Blood and gore for the sake of it soon give rise to viewer apathy. Stoker, while containing only minimal blood and elements of horror, is still visceral in most respects largely because the blood is almost withheld as a narrative device, rather than front and center. The narrative is character-driven, precluding the overuse of flotsam gore to deliver a story first, shocks second. Stoker is shocking, even though the mystery wrapped up in Wentworth Miller’s dark screenplay isn’t as clever as it seems to think it is, but Chan-wook gives the film enough style and the characters enough room to breathe to overcome plot deficiencies or a lack of dialogue. Large parts of Stoker are free of exposition, meaning Chan-wook has to rely on his actors to convey emotion, feeling and character beats; the three primaries in Stoker are more than up to the challenge.
Mia Wasikowska (it’s impossible to say, let alone type!) stars as India, and her performance is strikingly good. I’d go as far as to say she’s as eerie as Sissy Spacek’s Carrie, or even Haley Joel Osment in The Sixth Sense. India’s reclusive, almost Asperger-like introverted nature is perfectly captured by Wasikowska, who aches frustration and sexual release with startling clarity. She’s ably backed up by Nicole Kidman, doing the same kind of role she brought to the latter half of Eyes Wide Shut, and Kidman’s able to bring a tragic, unfettered sympathy to the disillusioned widow. Matthew Goode sparkles as Charlie, the unhinged, raving-loony family member who may or may not be a psychotic killer. There’s a deep-seated sense of unbridled rage about him, hinted at through moments of brutal violence scattered throughout the early parts of the film. Goode gives off the uneasy vibe that makes you question his every move, his every motive – until the final reveal of his true nature brings it all home. And… just when you think Stoker has finished delivering its surprises, along comes another – the finale scene, which seems included merely to provoke coffee table conversation than anything constructive within the film, but it does have that “final knife-twist” most modern horror films enjoy delivering to unsuspecting audiences.
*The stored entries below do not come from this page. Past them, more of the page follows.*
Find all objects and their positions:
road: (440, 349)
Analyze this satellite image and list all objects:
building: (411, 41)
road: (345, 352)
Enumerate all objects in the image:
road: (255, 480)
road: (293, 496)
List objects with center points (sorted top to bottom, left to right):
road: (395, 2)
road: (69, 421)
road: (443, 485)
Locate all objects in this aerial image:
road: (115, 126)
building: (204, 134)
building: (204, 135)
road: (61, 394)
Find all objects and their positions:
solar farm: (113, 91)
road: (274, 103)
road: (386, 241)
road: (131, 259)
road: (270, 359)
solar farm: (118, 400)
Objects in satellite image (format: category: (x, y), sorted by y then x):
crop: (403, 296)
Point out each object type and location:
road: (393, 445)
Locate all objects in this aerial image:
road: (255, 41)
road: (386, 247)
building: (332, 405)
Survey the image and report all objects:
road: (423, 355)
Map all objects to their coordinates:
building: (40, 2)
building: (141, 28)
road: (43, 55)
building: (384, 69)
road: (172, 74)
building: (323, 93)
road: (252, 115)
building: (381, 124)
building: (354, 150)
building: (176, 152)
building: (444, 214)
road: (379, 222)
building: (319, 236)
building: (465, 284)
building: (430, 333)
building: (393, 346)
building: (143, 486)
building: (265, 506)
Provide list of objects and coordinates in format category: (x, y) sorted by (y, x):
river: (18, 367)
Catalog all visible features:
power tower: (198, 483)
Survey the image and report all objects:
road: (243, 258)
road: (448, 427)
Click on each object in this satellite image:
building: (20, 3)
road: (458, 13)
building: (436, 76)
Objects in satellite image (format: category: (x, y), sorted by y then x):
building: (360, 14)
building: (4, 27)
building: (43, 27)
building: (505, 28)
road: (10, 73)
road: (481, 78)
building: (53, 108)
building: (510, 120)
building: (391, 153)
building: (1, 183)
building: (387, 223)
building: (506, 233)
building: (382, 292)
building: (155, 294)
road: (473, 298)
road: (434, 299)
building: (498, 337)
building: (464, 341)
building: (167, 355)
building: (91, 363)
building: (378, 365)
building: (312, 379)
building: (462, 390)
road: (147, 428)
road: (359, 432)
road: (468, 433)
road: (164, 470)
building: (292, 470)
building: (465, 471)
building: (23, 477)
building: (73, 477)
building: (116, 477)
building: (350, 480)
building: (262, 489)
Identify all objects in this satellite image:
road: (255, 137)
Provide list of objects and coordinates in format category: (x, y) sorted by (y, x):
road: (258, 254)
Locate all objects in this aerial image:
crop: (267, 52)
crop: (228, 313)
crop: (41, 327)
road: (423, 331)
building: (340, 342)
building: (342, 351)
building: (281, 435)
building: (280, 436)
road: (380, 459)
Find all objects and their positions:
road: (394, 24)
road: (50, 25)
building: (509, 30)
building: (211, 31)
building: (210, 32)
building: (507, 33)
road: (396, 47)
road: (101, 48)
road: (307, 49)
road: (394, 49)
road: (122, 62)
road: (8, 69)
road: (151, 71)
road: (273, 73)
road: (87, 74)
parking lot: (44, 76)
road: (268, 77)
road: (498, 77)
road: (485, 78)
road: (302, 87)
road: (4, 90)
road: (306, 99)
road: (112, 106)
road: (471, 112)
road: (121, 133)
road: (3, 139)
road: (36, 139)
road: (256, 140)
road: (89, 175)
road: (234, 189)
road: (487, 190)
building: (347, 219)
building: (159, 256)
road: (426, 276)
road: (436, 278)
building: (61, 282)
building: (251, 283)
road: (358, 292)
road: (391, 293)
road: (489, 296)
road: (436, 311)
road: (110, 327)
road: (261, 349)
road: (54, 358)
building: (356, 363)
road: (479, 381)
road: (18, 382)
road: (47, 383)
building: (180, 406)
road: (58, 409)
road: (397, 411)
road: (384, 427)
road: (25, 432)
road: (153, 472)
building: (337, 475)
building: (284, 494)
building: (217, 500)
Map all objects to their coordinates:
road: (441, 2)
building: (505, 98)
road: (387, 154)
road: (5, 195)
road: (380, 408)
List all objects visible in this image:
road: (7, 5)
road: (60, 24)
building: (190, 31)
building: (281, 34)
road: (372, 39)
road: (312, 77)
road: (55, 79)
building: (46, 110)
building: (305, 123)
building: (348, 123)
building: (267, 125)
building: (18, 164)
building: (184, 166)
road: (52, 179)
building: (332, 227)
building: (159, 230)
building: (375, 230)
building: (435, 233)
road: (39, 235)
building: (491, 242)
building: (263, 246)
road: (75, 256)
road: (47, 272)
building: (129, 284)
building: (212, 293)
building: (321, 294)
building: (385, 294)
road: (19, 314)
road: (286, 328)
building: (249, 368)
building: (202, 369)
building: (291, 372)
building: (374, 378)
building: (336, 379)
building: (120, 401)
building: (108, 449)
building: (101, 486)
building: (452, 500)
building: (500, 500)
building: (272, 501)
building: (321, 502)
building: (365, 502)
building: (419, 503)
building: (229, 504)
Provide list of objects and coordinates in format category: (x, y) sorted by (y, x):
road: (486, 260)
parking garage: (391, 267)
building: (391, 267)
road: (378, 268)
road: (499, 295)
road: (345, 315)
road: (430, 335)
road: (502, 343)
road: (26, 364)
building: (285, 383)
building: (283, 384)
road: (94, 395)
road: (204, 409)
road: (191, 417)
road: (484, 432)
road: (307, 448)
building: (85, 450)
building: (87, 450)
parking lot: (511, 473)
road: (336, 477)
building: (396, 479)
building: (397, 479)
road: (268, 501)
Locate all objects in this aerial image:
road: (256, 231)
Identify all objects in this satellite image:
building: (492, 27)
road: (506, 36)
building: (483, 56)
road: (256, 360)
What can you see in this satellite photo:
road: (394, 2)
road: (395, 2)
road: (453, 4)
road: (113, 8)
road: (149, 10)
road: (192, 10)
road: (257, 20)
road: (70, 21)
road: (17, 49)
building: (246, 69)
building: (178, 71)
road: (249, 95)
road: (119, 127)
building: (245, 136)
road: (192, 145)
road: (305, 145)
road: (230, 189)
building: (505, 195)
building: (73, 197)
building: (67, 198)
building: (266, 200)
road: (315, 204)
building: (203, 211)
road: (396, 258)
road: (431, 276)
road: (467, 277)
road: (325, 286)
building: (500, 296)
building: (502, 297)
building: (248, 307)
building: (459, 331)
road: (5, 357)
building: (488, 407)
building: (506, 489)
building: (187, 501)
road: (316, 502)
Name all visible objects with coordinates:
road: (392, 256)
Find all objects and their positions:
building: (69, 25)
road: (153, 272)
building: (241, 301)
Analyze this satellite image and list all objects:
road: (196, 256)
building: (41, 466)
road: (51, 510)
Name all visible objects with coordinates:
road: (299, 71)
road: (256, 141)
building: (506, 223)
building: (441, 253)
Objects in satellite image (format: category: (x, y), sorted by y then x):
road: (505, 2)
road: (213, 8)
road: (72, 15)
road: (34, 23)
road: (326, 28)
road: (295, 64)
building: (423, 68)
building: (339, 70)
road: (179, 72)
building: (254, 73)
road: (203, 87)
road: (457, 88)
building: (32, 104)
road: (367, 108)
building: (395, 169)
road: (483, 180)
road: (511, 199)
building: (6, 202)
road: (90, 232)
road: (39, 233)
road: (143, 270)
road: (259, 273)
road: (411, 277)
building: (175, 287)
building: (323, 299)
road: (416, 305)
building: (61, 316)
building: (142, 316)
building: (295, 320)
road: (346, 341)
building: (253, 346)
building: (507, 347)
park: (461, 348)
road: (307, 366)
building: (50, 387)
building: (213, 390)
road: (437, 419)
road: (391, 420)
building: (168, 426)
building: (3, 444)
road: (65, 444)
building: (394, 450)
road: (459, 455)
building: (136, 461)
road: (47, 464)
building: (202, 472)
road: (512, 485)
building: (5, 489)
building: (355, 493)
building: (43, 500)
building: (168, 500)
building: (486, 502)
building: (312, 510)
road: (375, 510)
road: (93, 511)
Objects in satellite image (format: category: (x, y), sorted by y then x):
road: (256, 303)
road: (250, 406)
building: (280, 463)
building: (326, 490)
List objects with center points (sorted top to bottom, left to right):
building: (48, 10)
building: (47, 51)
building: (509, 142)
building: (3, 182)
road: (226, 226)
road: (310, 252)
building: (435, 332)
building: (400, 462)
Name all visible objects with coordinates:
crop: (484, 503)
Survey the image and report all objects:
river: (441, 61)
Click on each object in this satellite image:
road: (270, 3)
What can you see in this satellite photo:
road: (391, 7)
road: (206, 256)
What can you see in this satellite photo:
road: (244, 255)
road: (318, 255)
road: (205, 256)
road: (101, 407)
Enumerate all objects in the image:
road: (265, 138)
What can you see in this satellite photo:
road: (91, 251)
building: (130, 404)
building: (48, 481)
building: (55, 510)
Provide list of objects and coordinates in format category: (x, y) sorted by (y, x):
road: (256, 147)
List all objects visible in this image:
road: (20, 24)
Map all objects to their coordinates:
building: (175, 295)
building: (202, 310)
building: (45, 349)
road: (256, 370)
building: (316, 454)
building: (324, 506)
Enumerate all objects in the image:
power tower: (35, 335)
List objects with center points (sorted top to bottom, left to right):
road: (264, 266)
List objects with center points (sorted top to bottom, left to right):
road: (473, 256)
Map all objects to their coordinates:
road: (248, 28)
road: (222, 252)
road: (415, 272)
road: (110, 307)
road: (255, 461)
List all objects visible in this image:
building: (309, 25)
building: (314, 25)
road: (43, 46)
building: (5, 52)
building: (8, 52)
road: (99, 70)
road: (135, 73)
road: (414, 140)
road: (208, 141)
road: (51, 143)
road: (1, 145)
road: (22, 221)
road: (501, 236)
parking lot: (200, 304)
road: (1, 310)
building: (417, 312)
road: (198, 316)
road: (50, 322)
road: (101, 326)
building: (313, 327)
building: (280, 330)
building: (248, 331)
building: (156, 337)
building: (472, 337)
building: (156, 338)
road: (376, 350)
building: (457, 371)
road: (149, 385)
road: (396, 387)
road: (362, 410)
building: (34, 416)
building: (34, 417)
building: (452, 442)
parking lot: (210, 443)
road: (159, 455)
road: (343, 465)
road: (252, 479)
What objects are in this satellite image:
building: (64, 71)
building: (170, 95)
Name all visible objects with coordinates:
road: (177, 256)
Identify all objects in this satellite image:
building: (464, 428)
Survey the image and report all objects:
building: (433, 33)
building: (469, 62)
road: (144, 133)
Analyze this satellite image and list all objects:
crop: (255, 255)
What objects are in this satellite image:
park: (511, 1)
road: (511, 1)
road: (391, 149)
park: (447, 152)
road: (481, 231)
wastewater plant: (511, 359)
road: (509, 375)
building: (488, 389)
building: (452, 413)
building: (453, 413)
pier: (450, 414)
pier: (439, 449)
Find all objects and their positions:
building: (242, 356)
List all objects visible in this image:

Stoker is nothing if not a beautifully constructed film. It’s a joy to watch, with the glorious attention to detail in the framing, the focus, the lighting and the elegant editing, all combining to provoke reactions from all discerning viewers who watch it. If I was to analogize this film, it’s the cinematic equivalent of listening classical music (does that make Chan-wook a modern von Karajan?); Stoker is a thinking persons horror film, eliciting more cerebral shocks than physical ones, and remains one of the most stylish, most accomplished entries into the genre in the last twenty years. While I understand many might find it frustratingly slow, or perhaps not to their tastes, for this reviewer it hit all the right notes and crescendoed with just the right precision to make me quiver. Stoker is brilliant in nearly every regard, and for those elements in which it’s not brilliant, it’s still good enough to be considered excellent.